Büyüklük ve güçlülüğün iletişimleri yapılmalı.
·
Birlikteliği
besleyen ve zenginleştiren faaliyetlere girişilmeli ve duyurulması ihmal
edilmemeli.
o Okullarda okutulan tarih kitaplarının ortak
müfredatla okutulma kararı alınmalı; alınan karar parlatılmalı ve bu tür ortak kararların iletişimleri yapılmadır
§ Bu çaba, daha önce bize biçilen tarihlere
topluca karşı çıkıyoruz anlamına gelecektir. Aralarında sorunları çözmüş bir
birliktelik imgesi, güç birliği imgesi dünyaya sezdirilecektir.
·
Kendi
medyasını ve iletişim yönetimini kurmak ve sürdürülebilir bir eğitim ortamıyla
bu oluşumu desteklemek gerekir
o bu konuda iki ülkenin imkanlarının
paylaşılabilmesini sağlamak
o İletişim fakülteleri veya ilgili bölümleri
kurmak, mevcutları geliştirmek ve konu ile ilişkilendirmek
·
İki ülkenin
gücünü vurgulayacak en az üçer aylık dönemler halinde uygulanacak iletişim ve
yayın çalışmaları yapılmalı. Zaman dilimleri ihtiyaca göre yeniden şekillenmelidir.

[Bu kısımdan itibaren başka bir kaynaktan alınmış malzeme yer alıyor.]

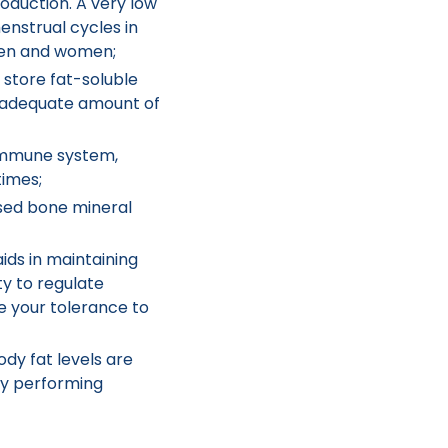
oduction. A very low
enstrual cycles in
men and women;
 store fat-soluble
an adequate amount of
immune system,
times;
sed bone mineral
ids in maintaining
y to regulate
e your tolerance to
dy fat levels are
lty performing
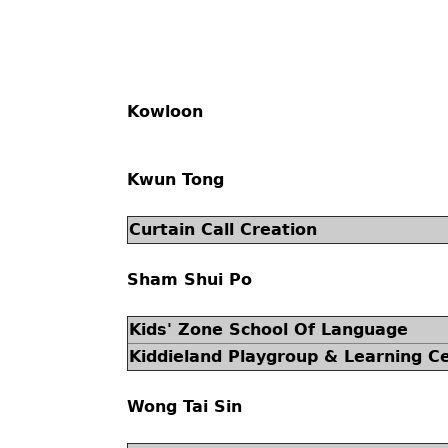
Kowloon
Kwun Tong
Curtain Call Creation
Sham Shui Po
Kids' Zone School Of Language
Kiddieland Playgroup & Learning C
Wong Tai Sin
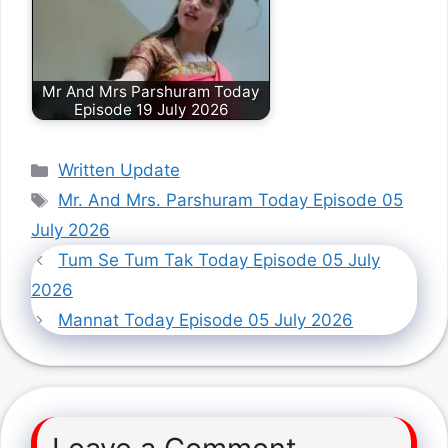
Mr And Mrs Parshuram Today
Episode 19 July 2026
Categories
Written Update
Tags
Mr. And Mrs. Parshuram Today Episode 05
July 2026
Tum Se Tum Tak Today Episode 05 July
2026
Mannat Today Episode 05 July 2026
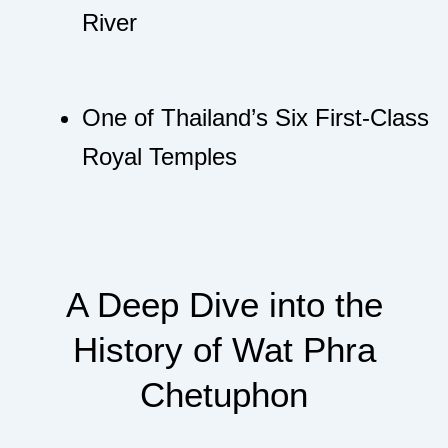
River
One of Thailand’s Six First-Class
Royal Temples
A Deep Dive into the
History of Wat Phra
Chetuphon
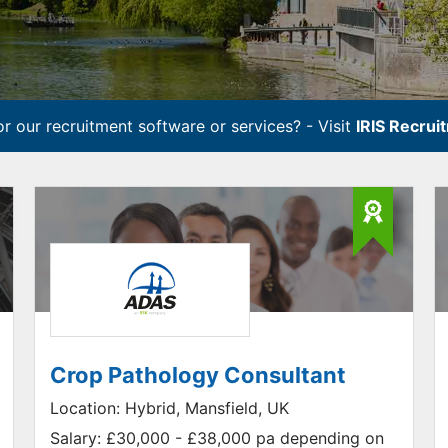
r our recruitment software or services? - Visit
IRIS Recrui
Crop Pathology Consultant
Location:
Hybrid, Mansfield, UK
Salary:
£30,000 - £38,000 pa depending on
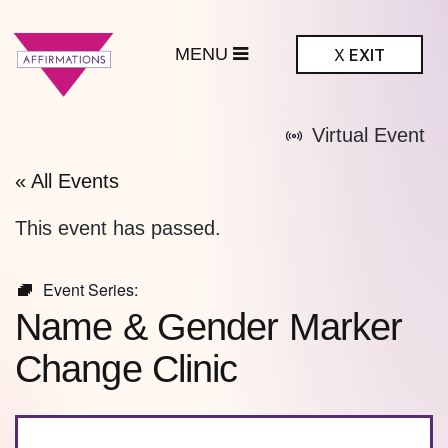
MENU
X
EXIT
ffirmations
Virtual Event
BTQ+ Community
Center
« All Events
This event has passed.
Event Series:
Name & Gender Marker
Change Clinic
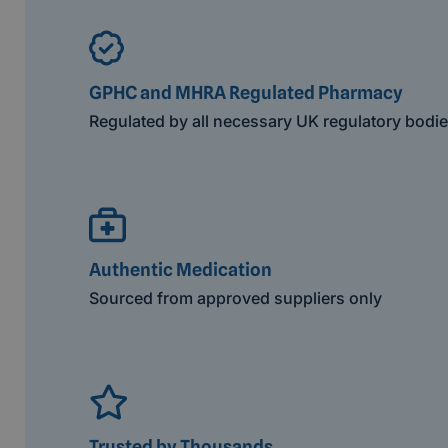
GPHC and MHRA Regulated Pharmacy
Regulated by all necessary UK regulatory bodi
Authentic Medication
Sourced from approved suppliers only
Trusted by Thousands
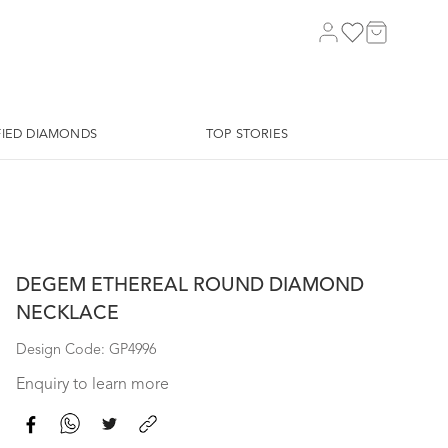
FIED DIAMONDS
TOP STORIES
DEGEM ETHEREAL ROUND DIAMOND
NECKLACE
Design Code: GP4996
Enquiry to learn more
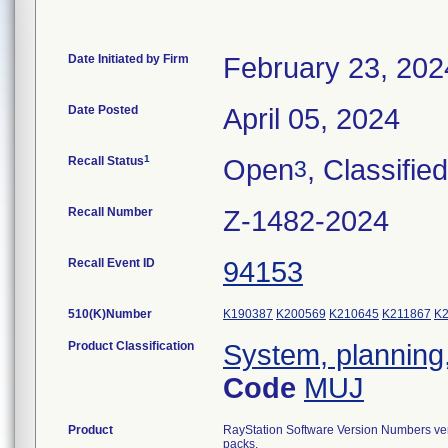
Date Initiated by Firm
February 23, 202
Date Posted
April 05, 2024
1
Recall Status
Open
, Classified
3
Recall Number
Z-1482-2024
Recall Event ID
94153
510(K)Number
K190387
K200569
K210645
K211867
K
Product Classification
System, planning,
Code
MUJ
Product
RayStation Software Version Numbers ver
packs.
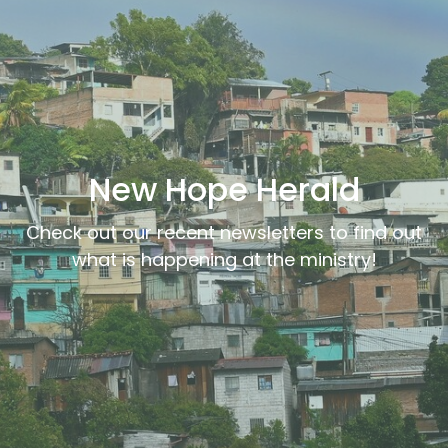
New Hope Herald
Check out our recent newsletters to find out
what is happening at the ministry!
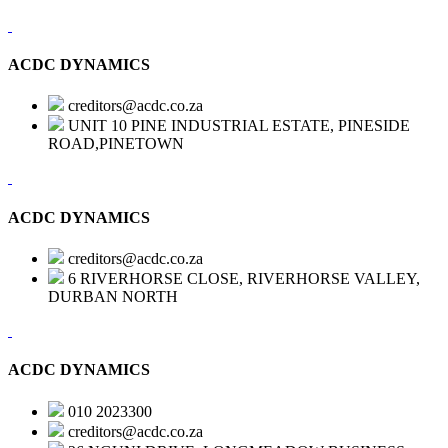
ACDC DYNAMICS
creditors@acdc.co.za
UNIT 10 PINE INDUSTRIAL ESTATE, PINESIDE
ROAD,PINETOWN
ACDC DYNAMICS
creditors@acdc.co.za
6 RIVERHORSE CLOSE, RIVERHORSE VALLEY,
DURBAN NORTH
ACDC DYNAMICS
010 2023300
creditors@acdc.co.za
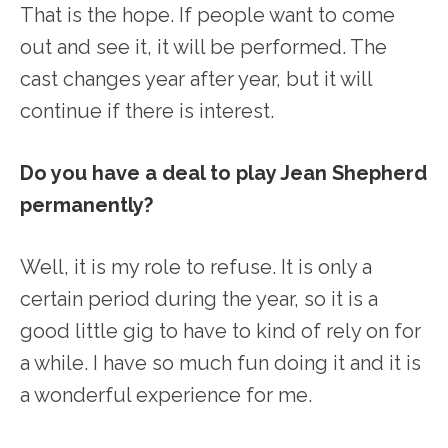
That is the hope. If people want to come
out and see it, it will be performed. The
cast changes year after year, but it will
continue if there is interest.
Do you have a deal to play Jean Shepherd
permanently?
Well, it is my role to refuse. It is only a
certain period during the year, so it is a
good little gig to have to kind of rely on for
a while. I have so much fun doing it and it is
a wonderful experience for me.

(Bazı faaliyet ya da malzemelerin yıl boyu/zaman sınırı olmadan sürmesi
mümkündür).
§ Tarihsel ve güncel konuları, birlikteliğin
önemini içeren belgeseller vurucu ve az süreli videolar, kısa filmler
hazırlanmalı
·
Uluslararası
katılımlı büyük yarışmalar, festivaller, fuarlar düzenlenmeli. Bu tür
uluslararası açılımlı faaliyetlerde iki ülkenin dayanışmasındaki güç ve küresel
fayda vurgulanmalıdır.
·
İki ülkenin
sanatçı, edebiyatçı ve kültür insanları (ve kültür kurumlarının: bakanlıklar,
stk’lar…) bir araya getirilmeli, tanışmaları sağlanmalı ve onların dünyaya birlikte
seslenmesi, bu birlikteliği anlatması sağlanmalıdır. Unutmayalım ki, kan
dolaşımını sanat edebiyat sağlar. Kültürü korur ve hayatı canlandırır.
o Dil ve alfabe gibi kültürel konular da bu
çerçevede ortak değerler olarak gündeme gelmelidir. Ortak alfabeler ilişkilere
büyük hız getirir. Latin harfleri ortak ve anlaşılır biçimde kullanımda
olmalıdır.
§ Latin harflerinin kullanımda olması Kuran harflerinin
ortak değerimiz olduğunun altını çizmeye engel değildir. Yüzyıllar boyu
coğrafyayı bütünleyen Kuran harfleri hiç gocunmadan kültürel ve sanatsal
faaliyetlere konu edilmelidir. Unutulmamalıdır, unutturulmamalıdır.
o Taşkent’ten İstanbul’a uzanan kültürün kökenindeki
ilham kaynaklarıyla beslenen bugünün şahikaları (edebiyat ve sanat eserleri) ortak
değerler manzumesinde buluşmalı, İslam medeniyeti vurgusuyla buluşturulmalıdır.
Ortak kaygıyı dillendiren sanat ve edebiyat ortamları geliştirilmeli, özellikle
ortak (gerekirse, iki ya da çok dilli) yayınlar tez elden desteklenmelidir.
o
Bütün bu
çabalar sonucunda, Müslümanların ortak değerler etrafında birlik olabileceği
dünyaya gösterilebilmelidir.
Sözlerimi bitirirken, sıcak dostluğunuzu derinden
hissettiğimi ve aranızda olmaktan mutlu olduğumu bir kez daha ifade ediyor,
verimli bir çalıştay olmasını diliyorum.
Teşekkür ederim.
(*) Gelecekle İletişim Çalıştayı Dergisi, Sayı 1, 7-12 Mayıs 2018.Gelecekle İletişim Çalıştayı Gazetesi, Sayı 4, 7-12 Mayıs 2018.